Kathrin Gaál: Hier müssen wir dranbleiben und hartnäckig sein. Der Satz ,,Gleicher Lohn – Gleiche Arbeit“ ist nach wie vor aktuell. Es ist wichtig, Frauen zu zeigen, dass sie bei den Lohnverhandlungen selbstbewusster sein können. Hier ist das Thema Lohntransparenz sehr wichtig. In der Stadt Wien gibt es so etwas, aber es wäre auch in der Privatwirtschaft ganz dringend notwendig. Ein zweiter wichtiger Faktor ist, dass wir Frauen die Möglichkeit geben wollen, sich im Beruf zu entwickeln, um ein unabhängiges Leben zu führen. Wenn eine Frau selbstständig und unabhängig ist, dann kann sie auch leichter aus einer Gewaltspirale ausbrechen. Viele Frauen bleiben nach wie vor in Beziehungen, weil sie kein eigenes Einkommen haben. Wir wollen eine Infrastruktur schaffen, um Frauen zu ermöglichen, sich beruflich zu entwickeln. Das macht zum Beispiel der Waff mit seinem Angebot.

KOSMO: Die Mädchen ziehen nicht oft technische Berufe und Ausbildungen in Betracht. Wie kann man sie mehr motivieren?
Kathrin Gaál: Wir bemühen uns sehr, den Mädels Lust auf technische Berufe zu machen und Mut zuzusprechen.

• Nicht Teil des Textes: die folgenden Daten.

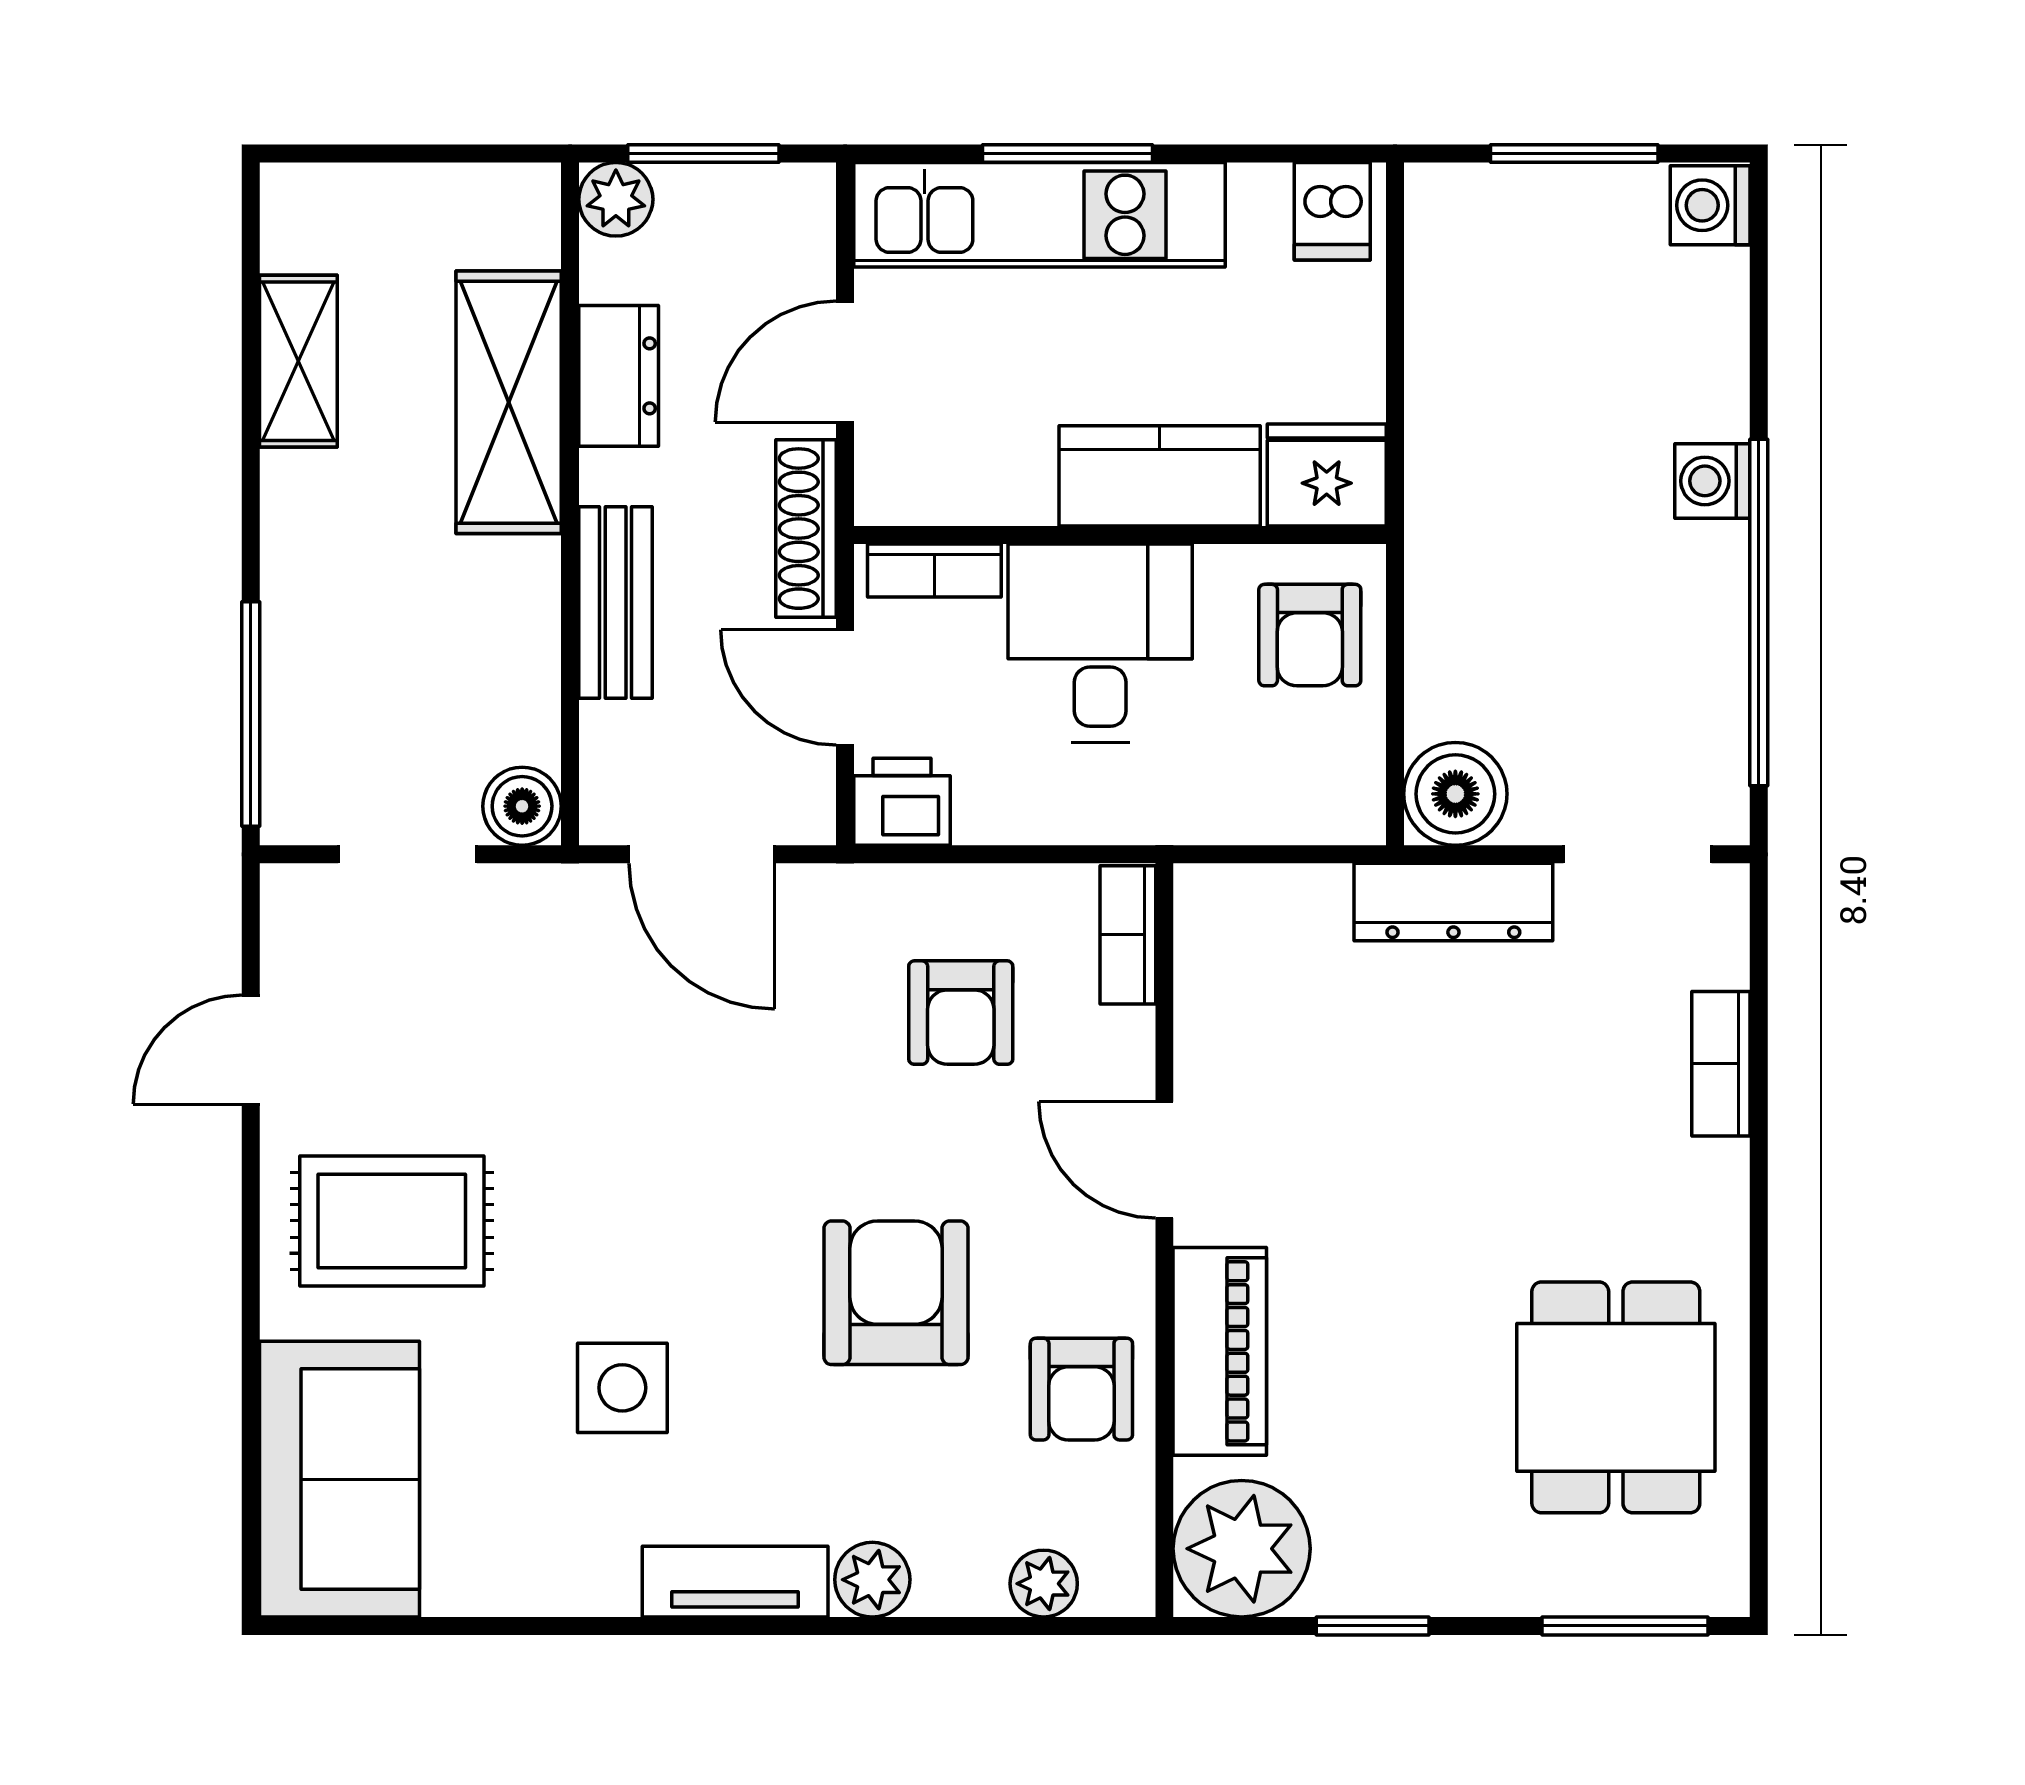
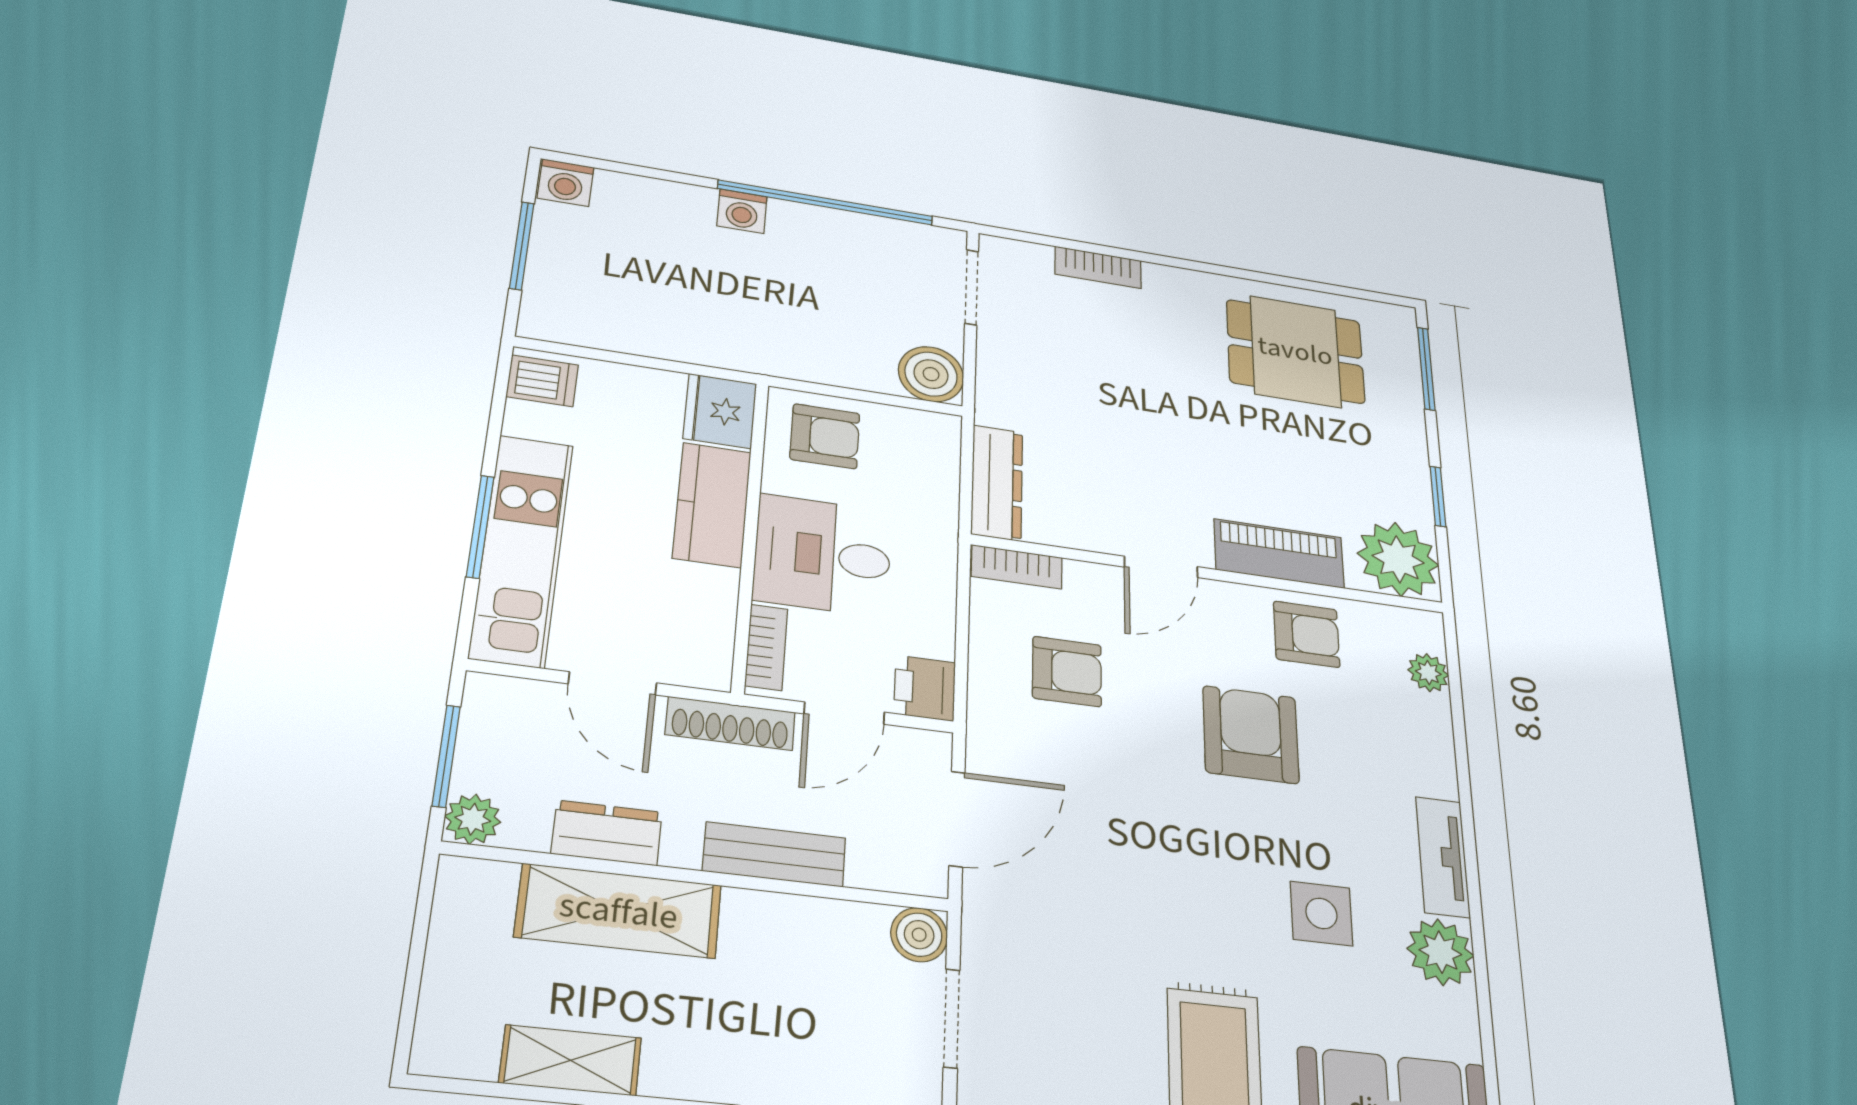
dresser: (1453, 902) -> (997, 483), moved
armchair: (896, 1293) -> (1251, 735), turned 90
plant: (872, 1580) -> (1440, 952), moved, width x1.38, depth x1.38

In der Stadt Wien gibt es den Töchtertag, an dem Mädchen an einem Schnuppertag in einem Unternehmen teilnehmen können, um dort Berufe aus den Bereichen Technik/Digitalisierung, Handwerk und Naturwissenschaften kennenzulernen. Wir wollen zeigen, dass Mädchen alles können, genau wie die Burschen. Heuer haben wir zum ersten Mal einen Töchtertag KIDS für Volksschülerinnen der 3. und 4. Schulstufe angeboten, die in Begleitung ihrer Lehrerinnen und Lehrer für rund zwei Stunden ein Unternehmen besucht haben. Über das Frauenservice haben wir auch Robotik-Kurse angeboten. Wir wollen zeigen, wie viele ausgezeichnete Frauen es in vielen technischen Berufen gibt. Sie sind Vorbilder und machen Mädchen und jungen Frauen Mut.